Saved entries
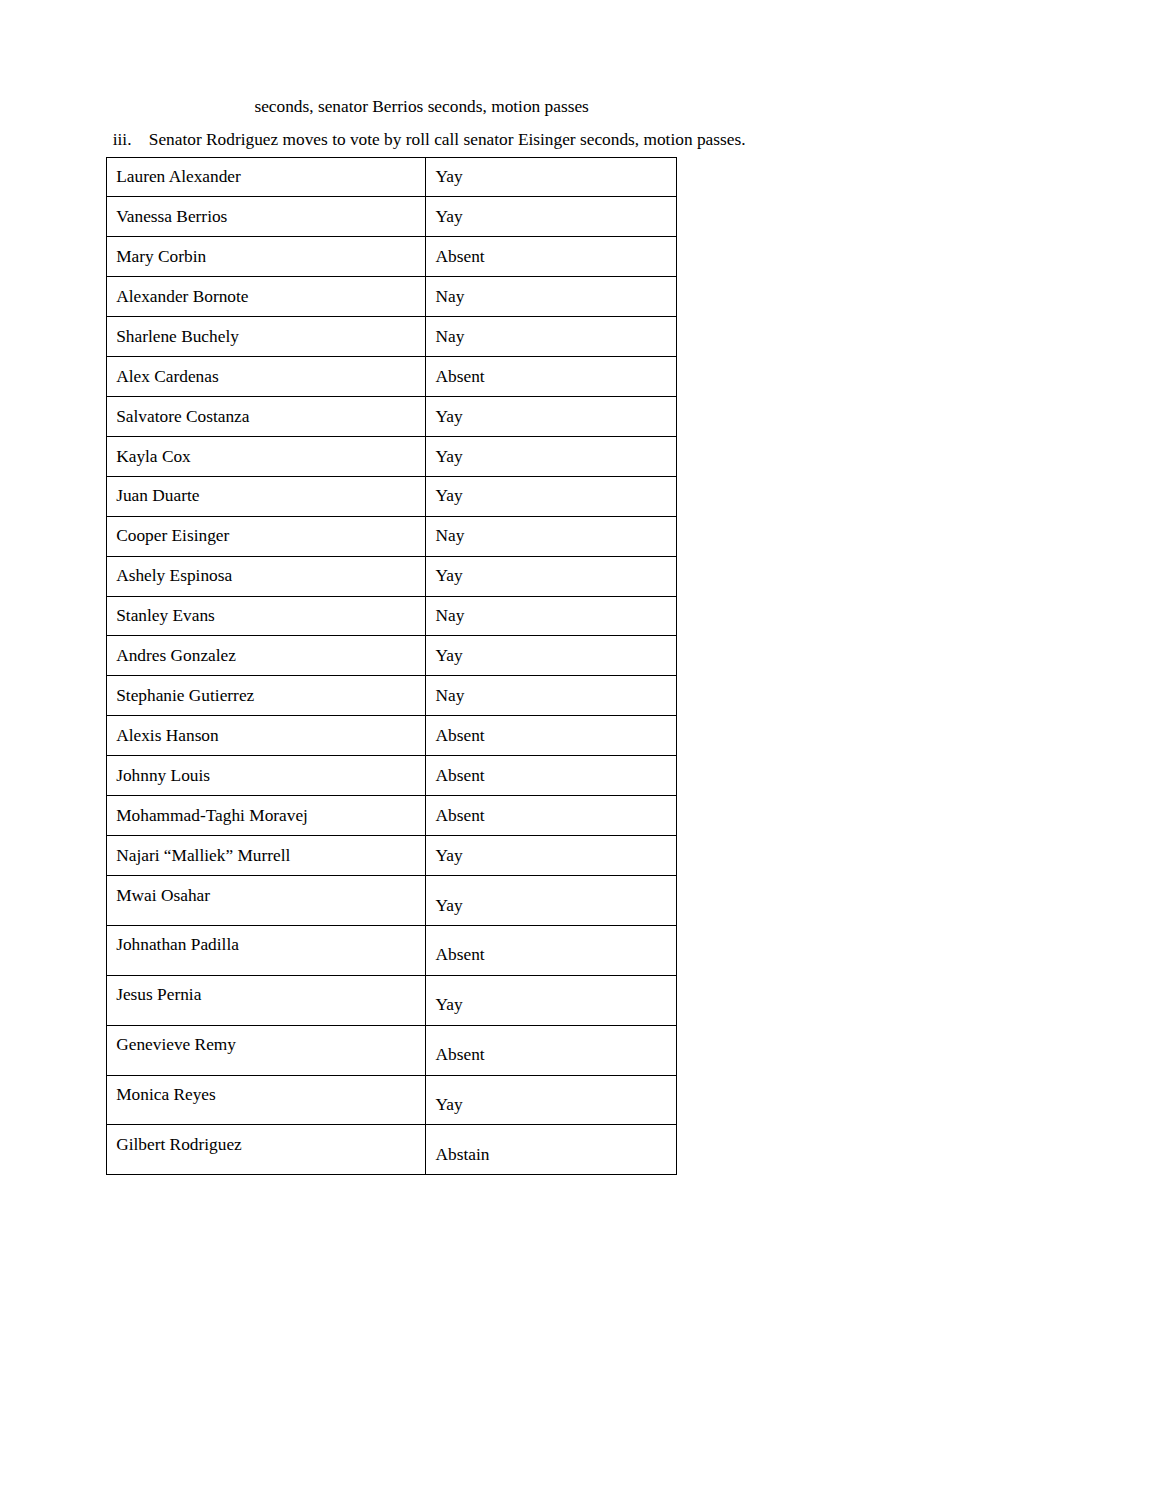seconds, senator Berrios seconds, motion passes
iii.
Senator Rodriguez moves to vote by roll call senator Eisinger seconds, motion passes.
| Lauren Alexander | Yay |
| Vanessa Berrios | Yay |
| Mary Corbin | Absent |
| Alexander Bornote | Nay |
| Sharlene Buchely | Nay |
| Alex Cardenas | Absent |
| Salvatore Costanza | Yay |
| Kayla Cox | Yay |
| Juan Duarte | Yay |
| Cooper Eisinger | Nay |
| Ashely Espinosa | Yay |
| Stanley Evans | Nay |
| Andres Gonzalez | Yay |
| Stephanie Gutierrez | Nay |
| Alexis Hanson | Absent |
| Johnny Louis | Absent |
| Mohammad-Taghi Moravej | Absent |
| Najari “Malliek” Murrell | Yay |
| Mwai Osahar | Yay |
| Johnathan Padilla | Absent |
| Jesus Pernia | Yay |
| Genevieve Remy | Absent |
| Monica Reyes | Yay |
| Gilbert Rodriguez | Abstain |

TASK REQUIREMENTS: If a line in the records above contains the word "Rodriguez", copy it.

FINAL ANSWER:
Senator Rodriguez moves to vote by roll call senator Eisinger seconds, motion passes.
| Gilbert Rodriguez | Abstain |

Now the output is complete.